Empathy is a choice of words and tone of voice that puts you more alongside a tenant than in front of them. It can create trust and also the sense that “we both need to solve this together”. Empathy is born over time, as you spend time with one customer. Empathy is often not used by service providers because they see it as unprofessional. But it can be fine and effective, within the bounds of confidentiality, to let customers know you value and understand what they need or how they feel, and that you are “in touch” with their unique and diverse needs.

The Real Skill 

The real skill involves being able to adopt all four approaches. In a way, each one is an orientation in the world. Though empathy and sympathy may be used more often, apathy, and even antipathy can also be what the customer will respond well to. Sometimes a customer will be glad they have been challenged on their behaviour, even met with some anger which might come across as antipathy. “You’ve only your self to blame if you ignore the safety instructions!”. Often, in sectors such as health, many patients prefer a level of emotional detachment from the doctor or nurse. It is all about reading the need, meeting the need of the specific situation. It’s a flexible, improvisational skill.

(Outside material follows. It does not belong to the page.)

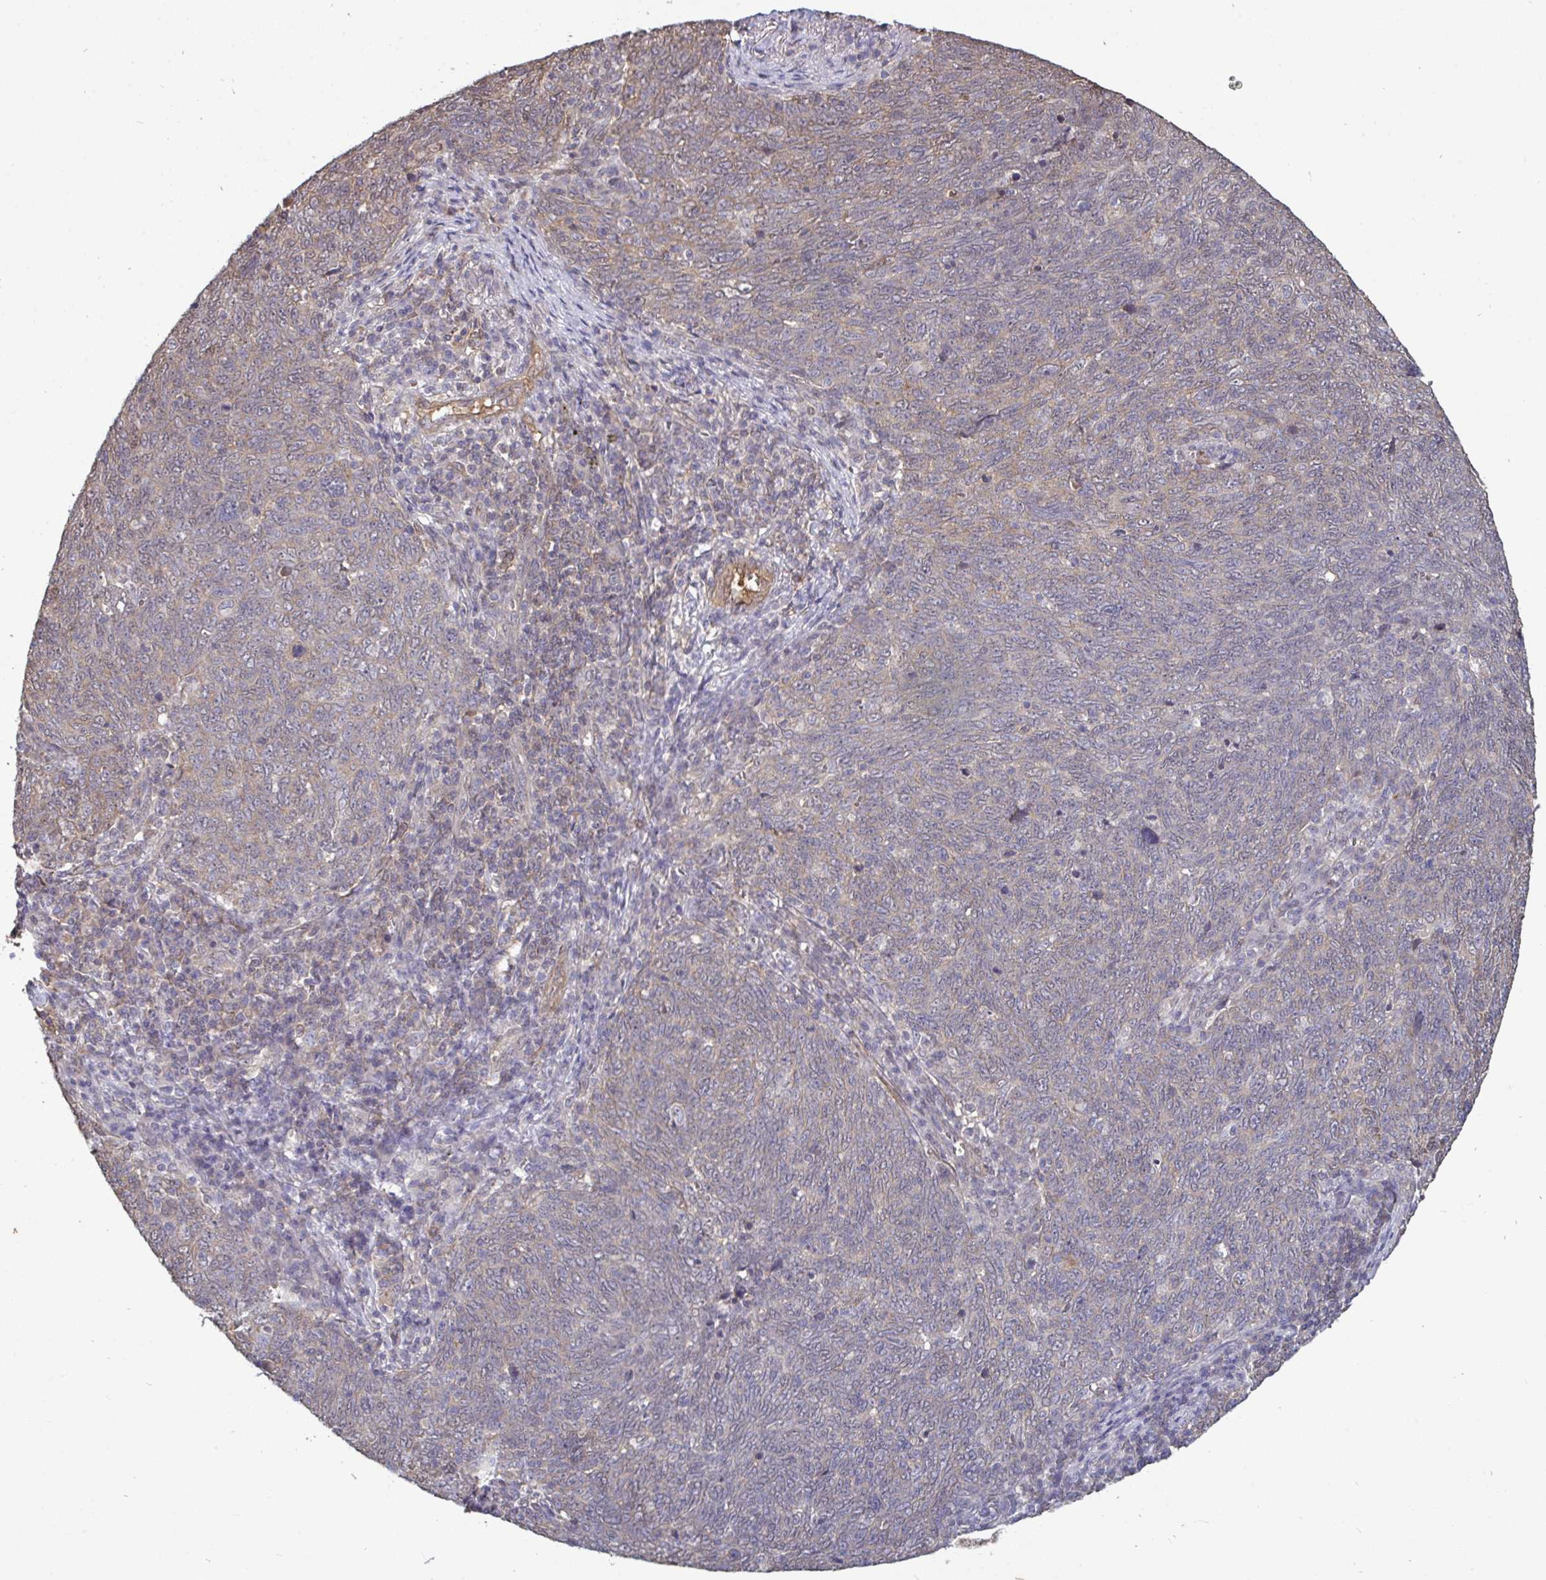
{"staining": {"intensity": "negative", "quantity": "none", "location": "none"}, "tissue": "lung cancer", "cell_type": "Tumor cells", "image_type": "cancer", "snomed": [{"axis": "morphology", "description": "Squamous cell carcinoma, NOS"}, {"axis": "topography", "description": "Lung"}], "caption": "Tumor cells are negative for protein expression in human squamous cell carcinoma (lung). (DAB immunohistochemistry (IHC), high magnification).", "gene": "ISCU", "patient": {"sex": "female", "age": 72}}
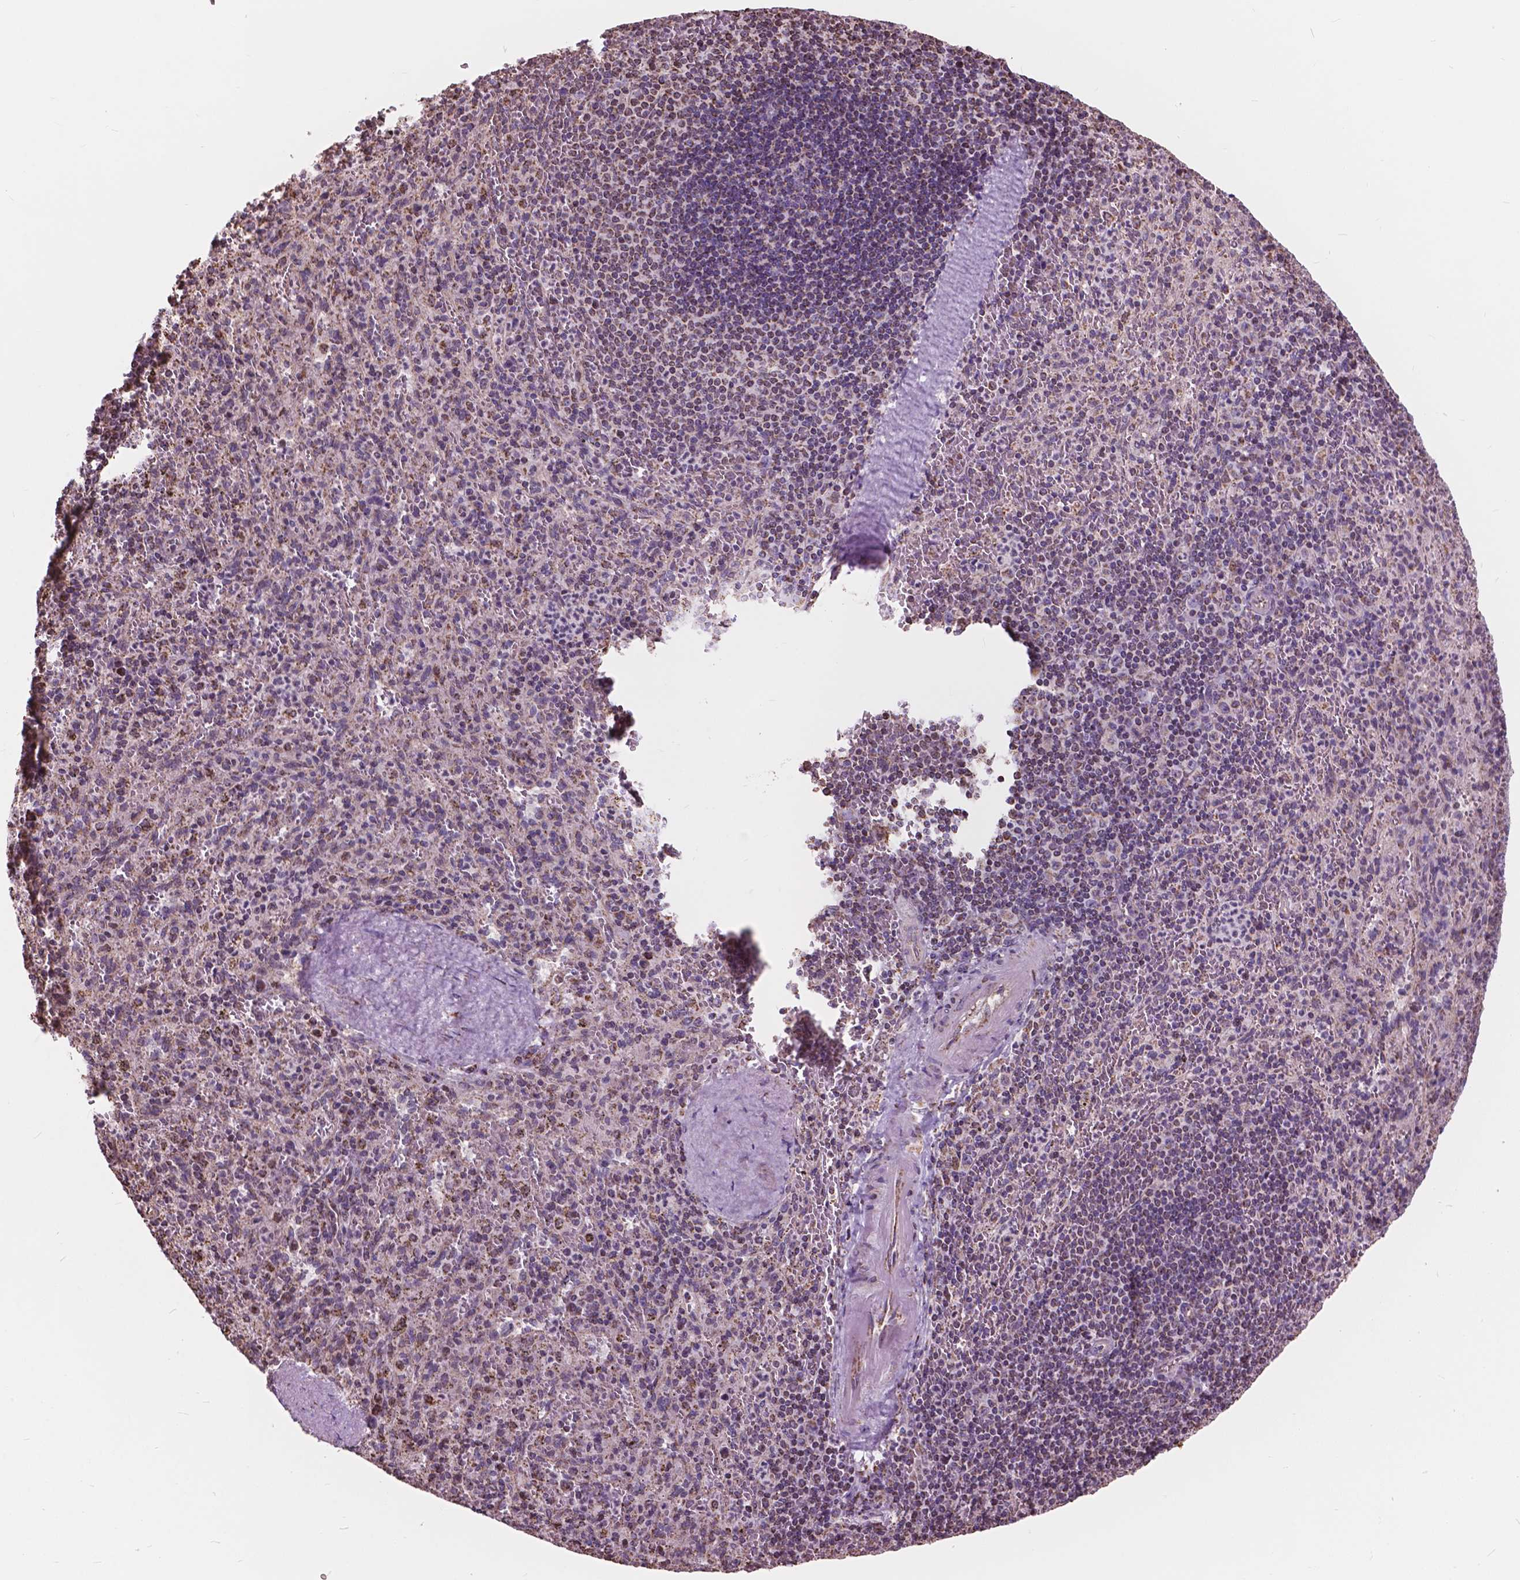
{"staining": {"intensity": "weak", "quantity": "25%-75%", "location": "cytoplasmic/membranous"}, "tissue": "spleen", "cell_type": "Cells in red pulp", "image_type": "normal", "snomed": [{"axis": "morphology", "description": "Normal tissue, NOS"}, {"axis": "topography", "description": "Spleen"}], "caption": "This is an image of immunohistochemistry staining of normal spleen, which shows weak positivity in the cytoplasmic/membranous of cells in red pulp.", "gene": "SCOC", "patient": {"sex": "male", "age": 57}}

If we only response with empathy, or with apathy, we will misread the needs of our customers. If we always default – as an individual or as an organisation (a system) to one response, we will only meet the needs of one part of our customer base. Real customer service involves being real with our customers. But if we are in the business of service, then we have to serve their reality, and not only our own. Truly compassionate customer care starts with an ability and a willingness to to “tune into” the emotional response that each unique customer needs. Empathy alone simply provides a generic, emotional “sheep dip”. We have to go beyond that and enter the realm of diversity.